7° Deux membres de conseils de surveillance non médecins, ou leurs suppléants, dont l'un est membre du conseil de surveillance d'un centre hospitalier universitaire et l'autre du conseil de surveillance d'un établissement public de santé non universitaire, nommés sur proposition de la Fédération hospitalière de France ;

8° Un représentant des usagers du système de santé ou son suppléant choisi parmi les membres des associations mentionnées à l'article L. 1114-1.

La commission est convoquée par son président. Le secrétariat de la commission est assuré par la direction générale de l'offre de soins.

Les membres de la commission sont soumis à l'obligation de secret.

Le président désigne, sur proposition du chef de l'inspection générale des affaires sociales, un rapporteur membre de l'inspection générale des affaires sociales n'appartenant pas à la commission.

Le rapporteur instruit l'affaire par tous les moyens propres à éclairer la commission.

Le praticien concerné et le directeur de l'établissement sont informés de la date de la réunion de la commission trente jours à l'avance au moins ; ils peuvent demander à être entendus.

La commission peut entendre toute personne susceptible de l'éclairer.

Ne peut siéger, pour l'examen d'une affaire, un membre de la commission lui-même concerné, ou exerçant dans le même établissement que le praticien en cause.

La commission se prononce au scrutin secret. L'avis est émis à la majorité des membres présents. Il est motivé. En cas de partage des voix, la voix du président est prépondérante.

Par dérogation aux dispositions des articles R. 6152-37 à R. 6152-39, les praticiens hospitaliers à plein temps qui exercent une activité libérale sont indemnisés dans les conditions suivantes en cas de maladie non imputable au service :

1° Pendant leurs congés de maladie, trois mois aux deux tiers de leurs émoluments et neuf mois au tiers ;

2° Pendant leurs congés de longue maladie, un an aux deux tiers de leurs émoluments et deux ans au tiers ;

3° Pendant leurs congés de longue durée, trois ans aux deux tiers de leurs émoluments et deux ans au tiers.

Les praticiens hospitaliers à temps plein qui exercent une activité libérale cotisent au régime de retraite complémentaire des assurances sociales institué par le décret n° 70-1277 du 23 décembre 1970 portant création d'un régime de retraites complémentaires des assurances sociales en faveur des agents non titulaires de l'Etat et des collectivités publiques sur les deux tiers de leurs émoluments hospitaliers, y compris certaines indemnités définies par décret.

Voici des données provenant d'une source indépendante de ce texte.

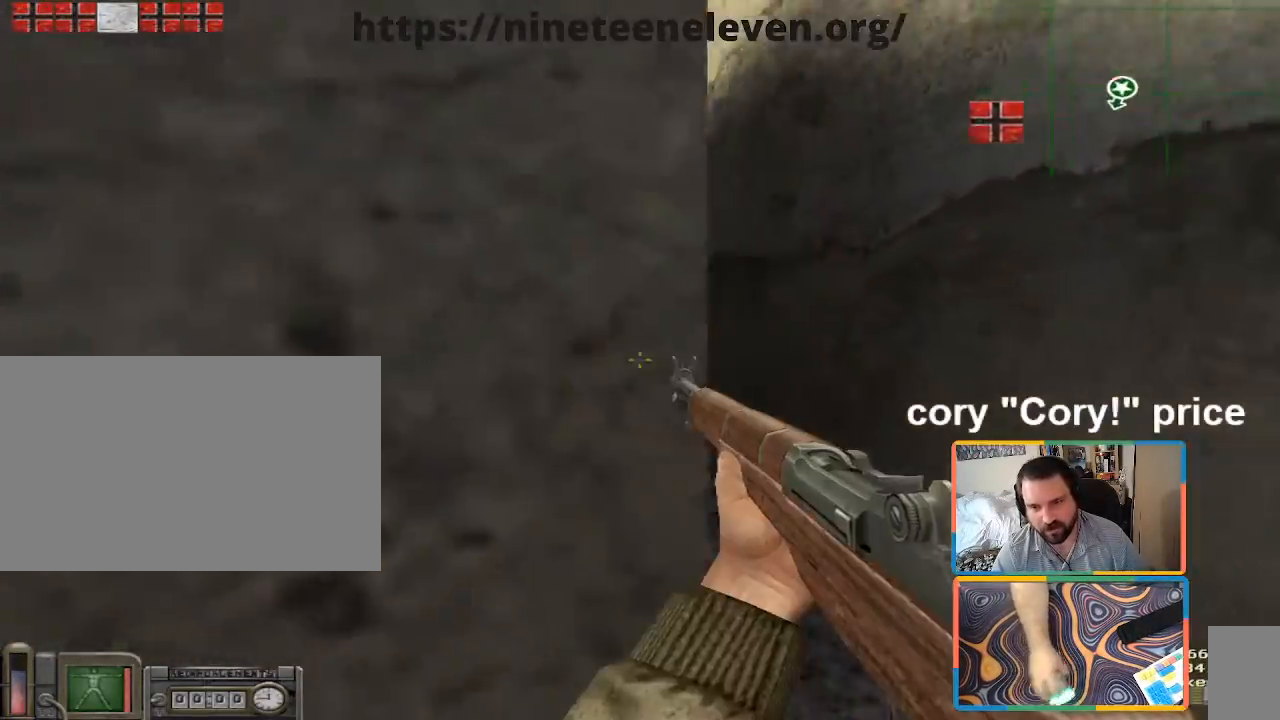
{"keys": ["a", "w"], "mouse": [], "events": [[17, "ctrl", "down"], [250, "w", "down"], [333, "ctrl", "up"], [483, "a", "down"]]}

Toutefois, pour ceux d'entre eux qui avaient la qualité de chef de service, de praticien du cadre hospitalier ou de spécialiste du premier grade du cadre hospitalier d'anesthésie-réanimation ou d'hémobiologie-transfusion avant d'être intégrés dans le corps des praticiens hospitaliers régi par la section 1 du chapitre II du présent titre, l'assiette de cotisations ne peut être inférieure au traitement brut afférent au premier chevron du groupe A des rémunérations hors échelle de la fonction publique.

Les dispositions des articles R. 6154-25 et R. 6154-26 sont applicables aux praticiens hospitaliers détachés en qualité de praticien hospitalier-universitaire, en application de l'article 27 du décret n° 84-135 du 24 février 1984 portant statut des personnels enseignants et hospitaliers des centres hospitaliers et universitaires et qui exercent une activité libérale, pour ce qui concerne chaque part de leur rémunération, telle que définie à l'article 30 de ce décret.